House Budget Committee Democratic staff director Tom Kahn lamented the budget circumstances.

"We inherited a fiscal disaster," Kahn said. "The deficit is going to be huge; considerably more than the $1.2 trillion projected by CBO for fiscal 2009."

The budget will indicate the direction the Obama administration hopes to go in regard to renewable energy and health care.

"I think people will definitely know that the president is taking swift action to invest in renewable energy, and ensure that we reduce our dependence on foreign oil and that we are taking steps to make health care more affordable for millions of Americans and while providing those that don't have health insurance with access," Gibbs said.

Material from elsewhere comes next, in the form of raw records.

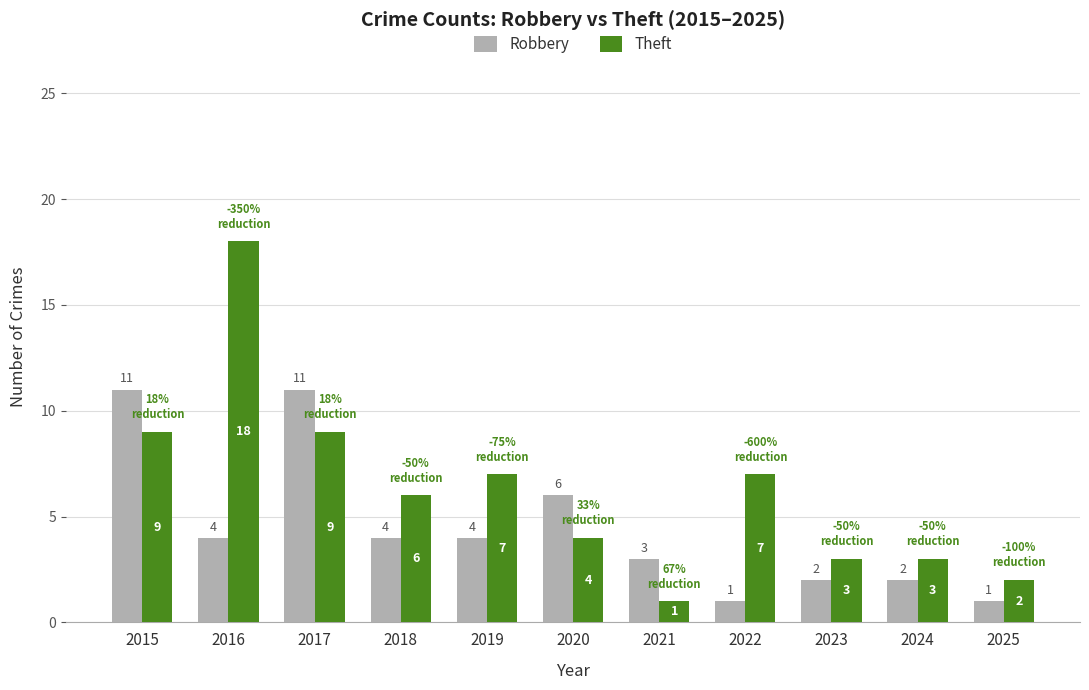

What is the sum of the Robbery values at 2023 and 2015?

13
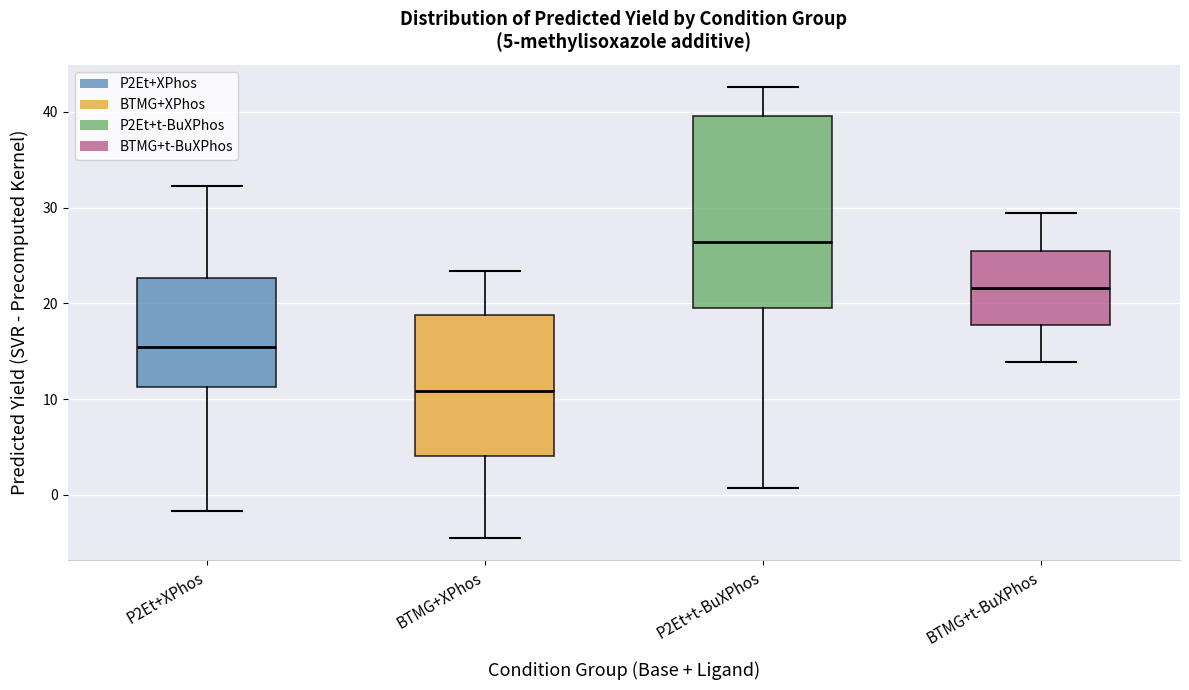

Which box is the tallest, from its lower edge to its upper edge?

P2Et+t-BuXPhos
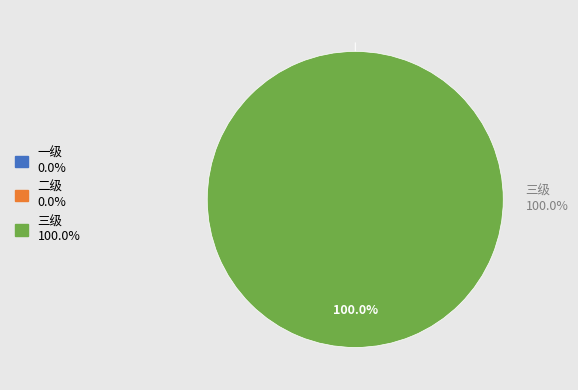

Is it true that 三级 is 86% of the pie?

False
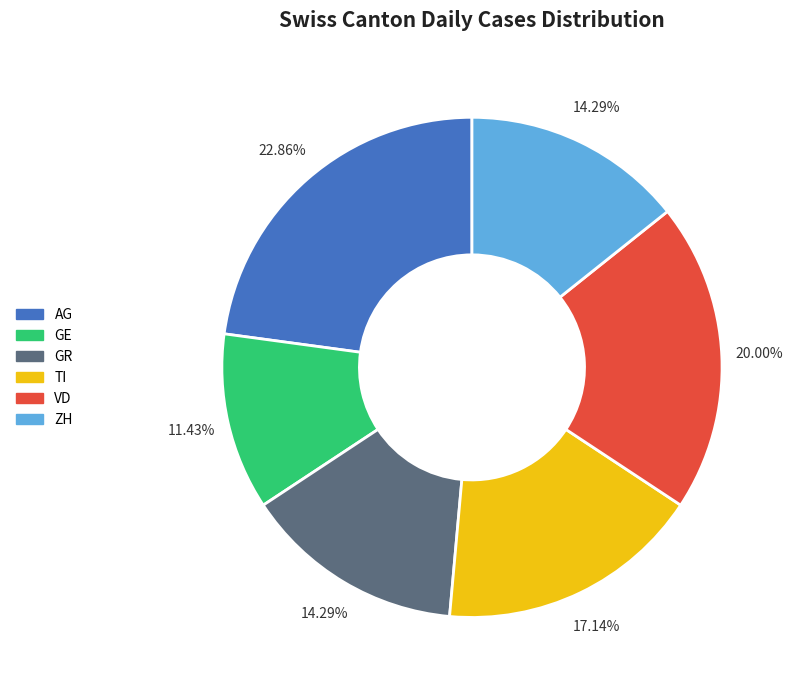

What percentage is the TI slice, to the nearest percent?

17%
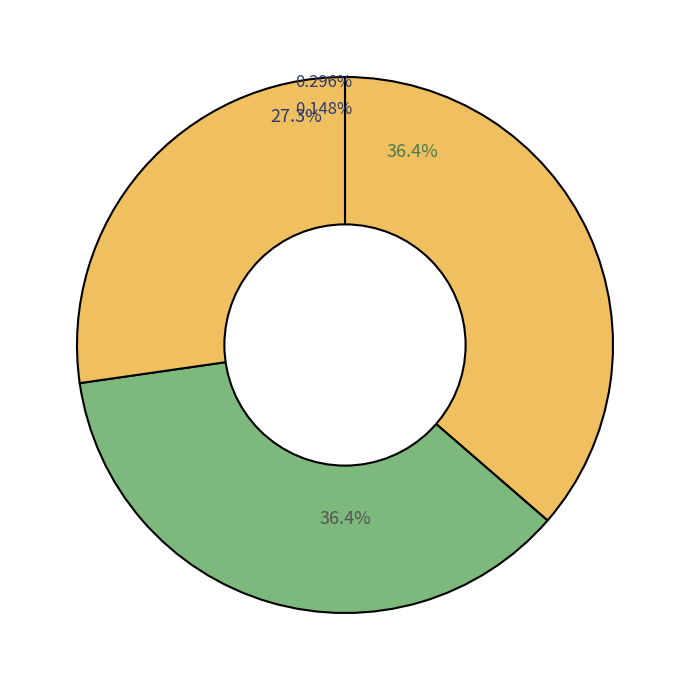

To the nearest percent, what percentage of the pie is Image 3?

27%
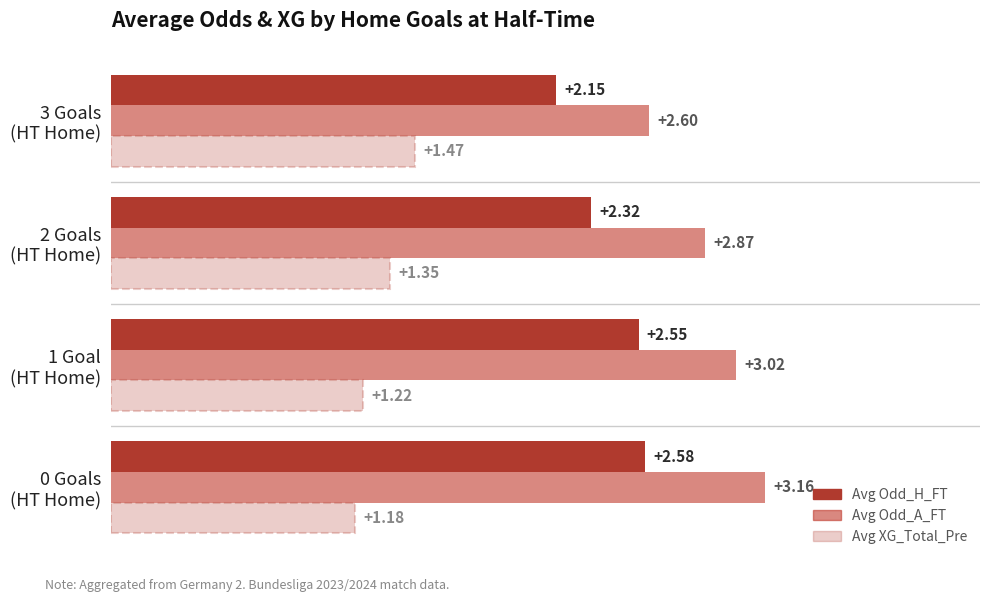

What is the minimum value for Avg XG_Total_Pre?

1.2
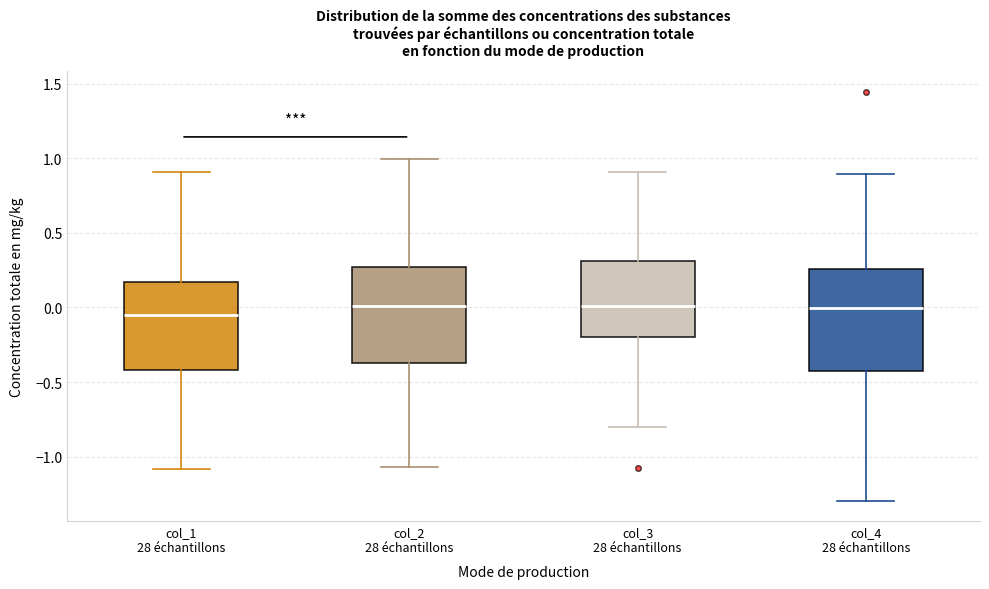

Reading left to right, read every box against the y-axis: the position of its median line, the range the box covers, and the ends of its whiskers. The values are not printed on the chart, so give them approximately, as read against the axis.

col_1 28 échantillons: median -0.05, box -0.40 to 0.15, whiskers -1.10 to 0.90
col_2 28 échantillons: median 0.00, box -0.40 to 0.25, whiskers -1.05 to 1.00
col_3 28 échantillons: median 0.00, box -0.20 to 0.30, whiskers -0.80 to 0.90
col_4 28 échantillons: median 0.00, box -0.40 to 0.25, whiskers -1.30 to 0.90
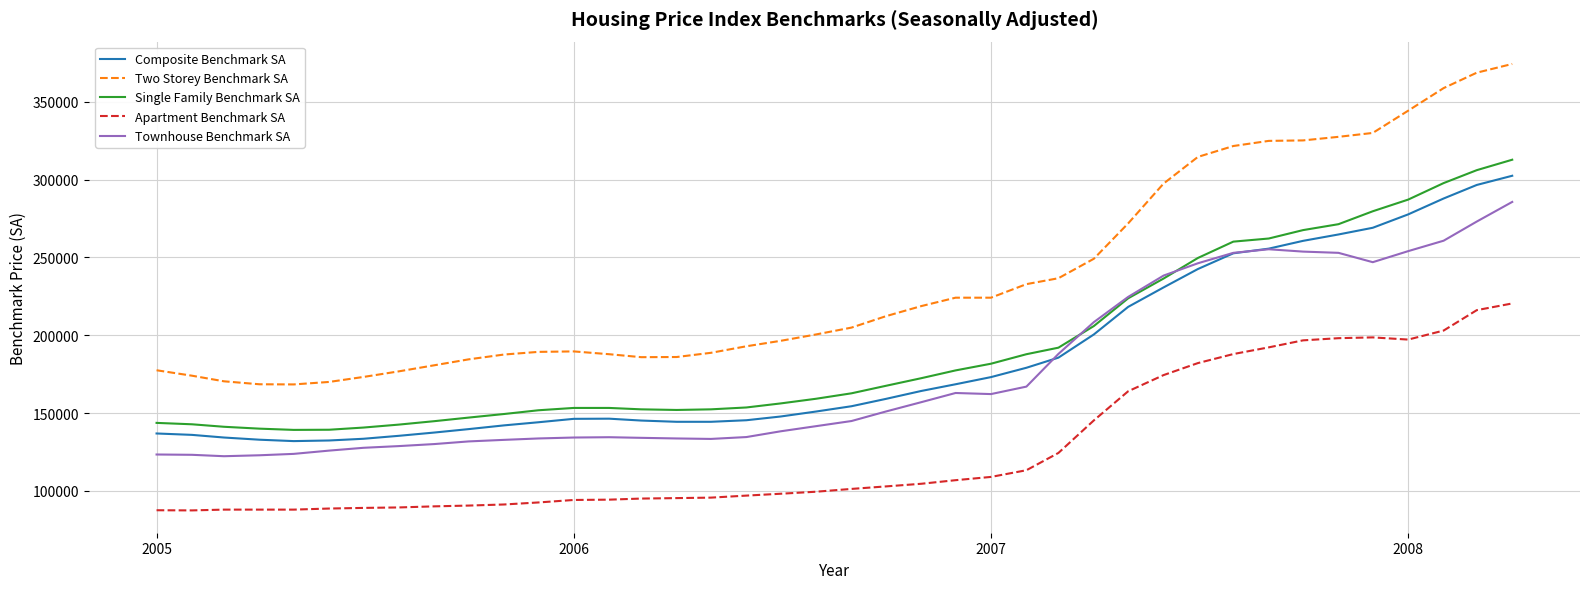

True or false: Townhouse Benchmark SA and Apartment Benchmark SA intersect in this chart.

False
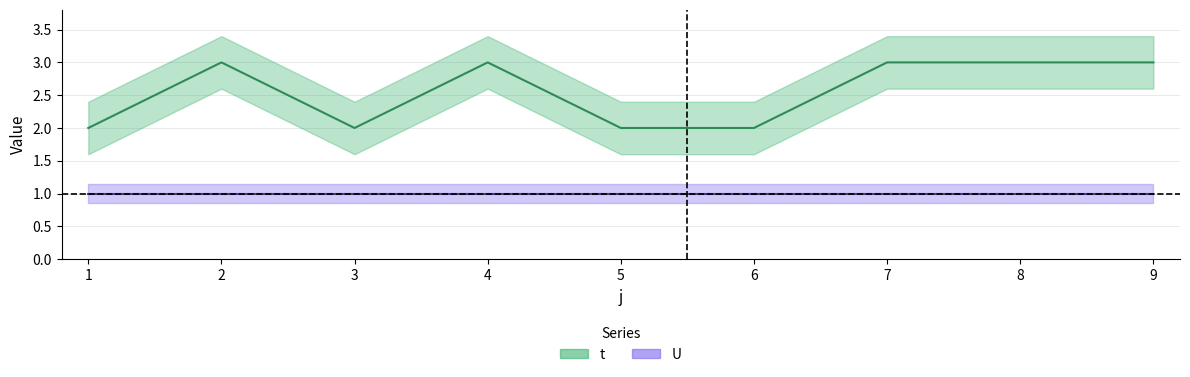

Where is the first local minimum?

3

The budget outline will likely have a traditional 10-year horizon instead of the five-year window employed under Bush, budget experts said.

"Given that the next five years are going to look very bad, I think the president has an incentive to show a 10-year budget because it is in the second five years that the budget picture may actually start to improve a little bit depending on how the economy recovers," Brian Riedl, a senior policy analyst on budget issues at the Heritage Foundation, said.

Statutory pay/go budgeting is another item experts expect in the budget, which would make the congressional budget rule a law and therefore more difficult to circumvent.